### Aim of the exercise
Report every line in the items below that contains the string "this".

##### Data excerpts #####

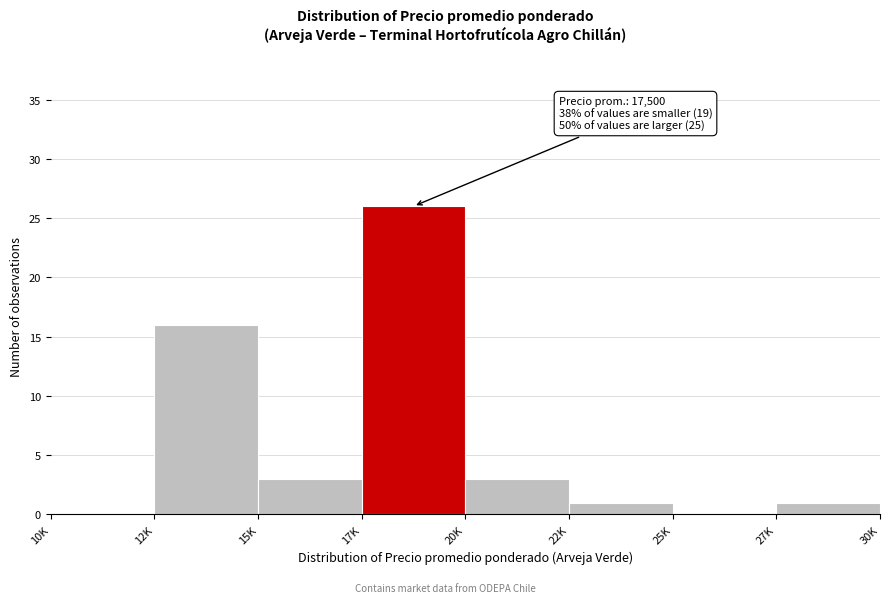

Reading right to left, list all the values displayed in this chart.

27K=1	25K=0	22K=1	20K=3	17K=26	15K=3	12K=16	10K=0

#####
##### Data excerpts #####

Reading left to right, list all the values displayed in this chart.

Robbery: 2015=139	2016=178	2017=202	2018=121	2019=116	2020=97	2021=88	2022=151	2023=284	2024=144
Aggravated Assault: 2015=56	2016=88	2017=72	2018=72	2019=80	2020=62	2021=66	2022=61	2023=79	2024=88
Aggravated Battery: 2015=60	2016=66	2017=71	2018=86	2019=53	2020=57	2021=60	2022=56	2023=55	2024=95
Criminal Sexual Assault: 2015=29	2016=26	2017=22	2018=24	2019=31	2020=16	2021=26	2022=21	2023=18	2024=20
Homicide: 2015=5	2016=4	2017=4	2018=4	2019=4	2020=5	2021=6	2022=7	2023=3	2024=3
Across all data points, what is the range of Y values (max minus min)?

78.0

#####

### Written answer
Reading right to left, list all the values displayed in this chart.
Reading left to right, list all the values displayed in this chart.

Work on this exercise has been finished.